With a hot stock market driving commercial demand for engineers, and Edward Snowden’s Citizen Four running in theaters, National Security Agency Director Mike Rogers spoke at Silicon Valley’s Stanford University on Monday in an effort to recruit America’s best and brightest to develop bleeding edge cybersecurity algorithms to help America spy worldwide.
United States Navy Admiral Rodgers’s predecessor at the NSA, Army General Keith B. Alexander, was humilliated last year in front of the Senate Judiciary Committee oversight hearing when he was forced to admit after Snowden’s revelations that NSA’s huge database of every phone call made in or to America had only been able to prevent one or perhaps two of the 54 plots originally claimed by the Obama administration.
But despite the grilling the NSA took in the press last year, at the peak of the Snowden revelations a Washington Post-Pew Research Center poll revealed that most Americans thought the NSA tracking of their phone records was perfectly acceptable, and stunning 45% thought the NSA’s surveillance should go further.
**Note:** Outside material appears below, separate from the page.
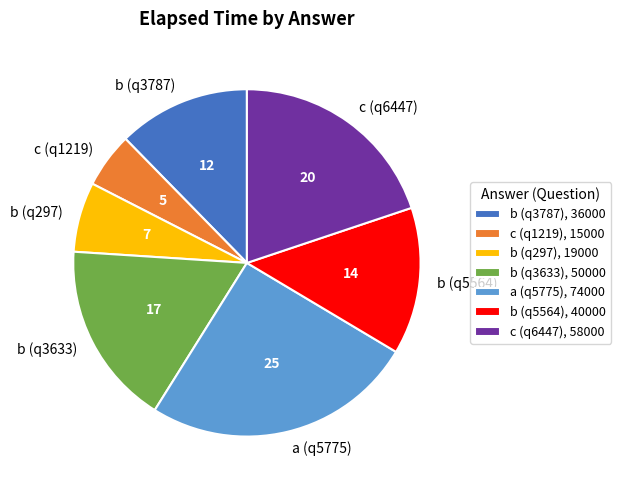

Count the number of slices in the pie.

7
A similar poll of younger people recently by tech savvy Survata found the NSA was more trusted with personal data than Google or Facebook.
Admiral Rodgers told a gathering of Stanford tech professors, students and privacy advocates at Stanford and a worldwide streaming on You Tube that America must depend on Silicon Valley’s innovation for technologies to stay competitive in the national security field in the digital age.
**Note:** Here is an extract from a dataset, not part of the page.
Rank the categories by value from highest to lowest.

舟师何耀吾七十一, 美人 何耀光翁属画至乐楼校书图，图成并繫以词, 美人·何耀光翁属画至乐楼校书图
Rogers said that he comes to the “Valley” at least every six months to talk to corporate chief technology officers and academic researchers to stay aware of the latest digital initiatives. The Stanford audience members included legendary cryptographer Whitfield Diffie, who served for two and a half years as Vice President for Information Security and Cryptography at the Internet Corporation for Assigned Names and Numbers and an affiliate at the Freeman Spogli Institute’s Center for International Security and Cooperation at Stanford.
Admiral fully acknowledged that the government can never match Silicon Valley salaries. However, according to the Associated Press, he emphasized as the head of U.S. “Cyber Command that the NSA can give operators the chance to do “some neat stuff” that no one “anywhere else” can do.
That comment provoked privacy advocate and Professor Jennifer Granick, Director of Civil Liberties at the Stanford Center for Internet and Society to question how Rogers could explain the disclosures by former NSA contractor Edward Snowden that the NSA secretly broke into communications on Yahoo and Google overseas on a regular basis.
The Admiral said that his agency does not violate U.S. privacy laws in the U.S. or overseas when working with foreign intelligence agencies around the world. Rogers reportedly said with a straight face, “I’m comfortable with what we do, with our partners.”
Mark Jaycox, an Electronic Frontier Foundation legislative analyst who watched the speech webstreamed on the Internet, commented for SiliconValley.com that since Rogers was confirmed in April, he has not addressed privacy concerns raised in recent years. (In an interesting insight into EFA’s opinion of the NSA, their current website lead article is “Surveillance Self-Defense.”)
The audience at Stanford and watching on YouTube crowd had to appreciate Admiral Rodgers’s and the NSA’s candor and professionalism. But few believe the NSA has any intention of limiting its digital dragnet.